I discuss these two driving forces that motivate me and are essential to the psychological survival of the critically thinking person, especially that person without institutional and social support. In Part I I analyze the dilemma of the critically thinking individual and the tendency towards isolation, which can breed bitterness and stagnation. I give two real life examples. I address the invisibility of the critical thinkerespecially of Black Americansin popular culture, organized as it is against the expression of an individual perspective. There are two routes to escape social isolation: constructing a support system, and, historically, via literacy--reading, which brings up the pitfalls of engaging the intellectual heritage, to be discussed in a future broadcast. I expand further on love and intellect and their mutual reinforcement. In Part II I discuss the obstacle presented to the critical intellect by superstition, in two forms: traditional religion, and Do-it-yourself New Age spirituality. In this broadcast I quote William Blake, Karl Marx, Theodor W. Adorno, and Duke Ellington.
0.
INTRODUCTION
a.
Welcome to the
15th installment of SIDC, July 27, 2019, with your host Ralph Dumain
b.
1st
broadcast live on Facebook, to be permanently archived at Think Twice Radio,
at http://www.thinktwiceradio.com/dumain/dumain.html.
c.
I am broadcasting
from the Home of the Future in South Buffalo. I could say something about
South Buffalo, but all I will say is that my mother lived here for a time
in the 1940s and found it hostile, unpleasant, and bigoted, and I see no reason
to believe it has improved since then.
d.

• **Tasks**:
[1] In the broadcast notes, in what decade did the host's mother live in South Buffalo?
[2] Repeat the part of the broadcast notes starting with "INTRODUCTION" and going on through "at http://www.thinktwiceradio.com/dumain/dumain.html.".

• **Dataset extract**:
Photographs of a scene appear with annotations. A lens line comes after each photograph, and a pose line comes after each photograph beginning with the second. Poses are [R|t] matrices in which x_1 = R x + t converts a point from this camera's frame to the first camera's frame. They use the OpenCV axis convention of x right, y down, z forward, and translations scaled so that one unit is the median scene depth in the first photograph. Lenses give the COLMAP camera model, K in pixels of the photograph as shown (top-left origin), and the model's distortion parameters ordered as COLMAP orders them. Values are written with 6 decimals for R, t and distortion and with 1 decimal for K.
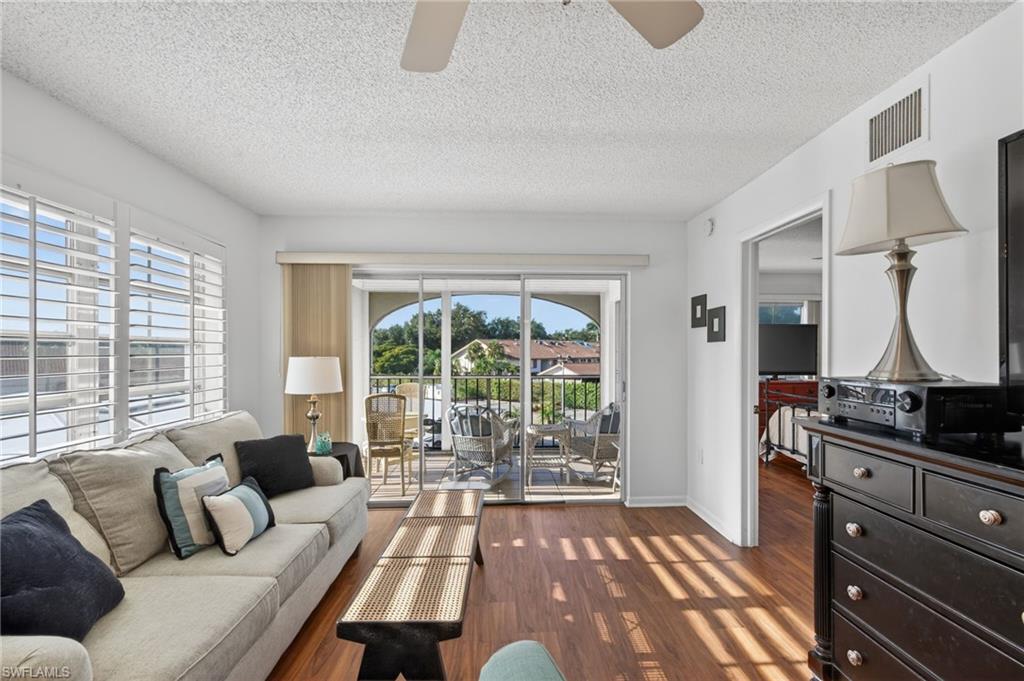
lens RADIAL K [[460.4, 0, 519.3], [0, 460.4, 353.3], [0, 0, 1]] dist [-0.001951, 0.000359]
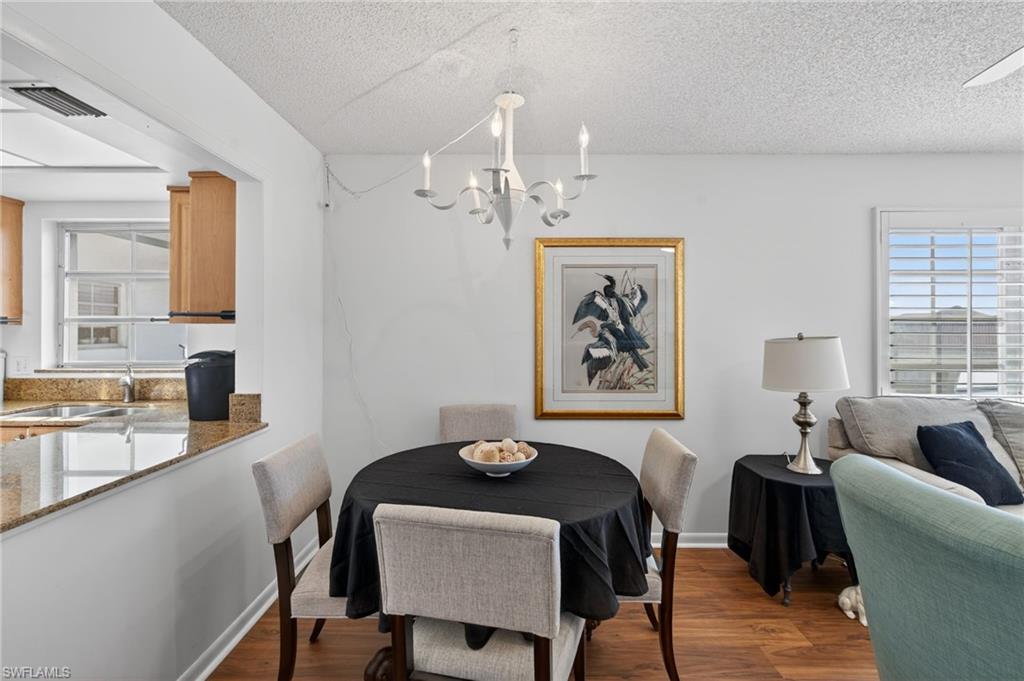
lens RADIAL K [[460.4, 0, 510.7], [0, 460.4, 327.0], [0, 0, 1]] dist [-0.001951, 0.000359]
pose [[-0.064378, -0.005898, -0.997908, 0.344990], [-0.005317, 0.999970, -0.005567, 0.001829], [0.997911, 0.004947, -0.064407, -0.258489]]
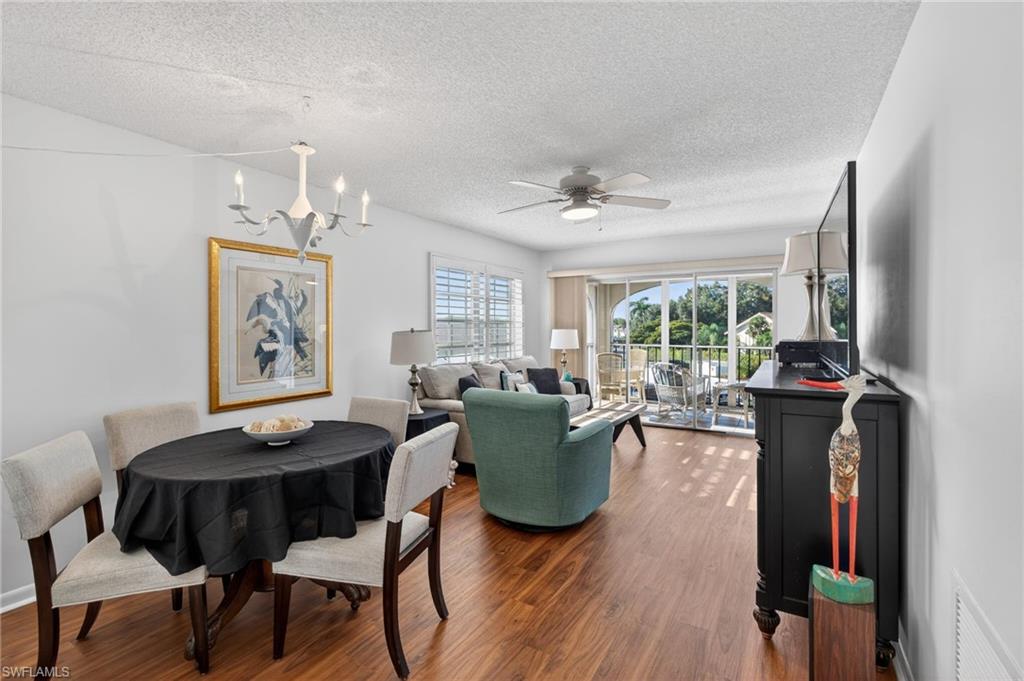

• **Answers to the exercise**:
[1] The 1940s.

[2]
INTRODUCTION
a.
Welcome to the
15th installment of SIDC, July 27, 2019, with your host Ralph Dumain
b.
1st
broadcast live on Facebook, to be permanently archived at Think Twice Radio,
at http://www.thinktwiceradio.com/dumain/dumain.html.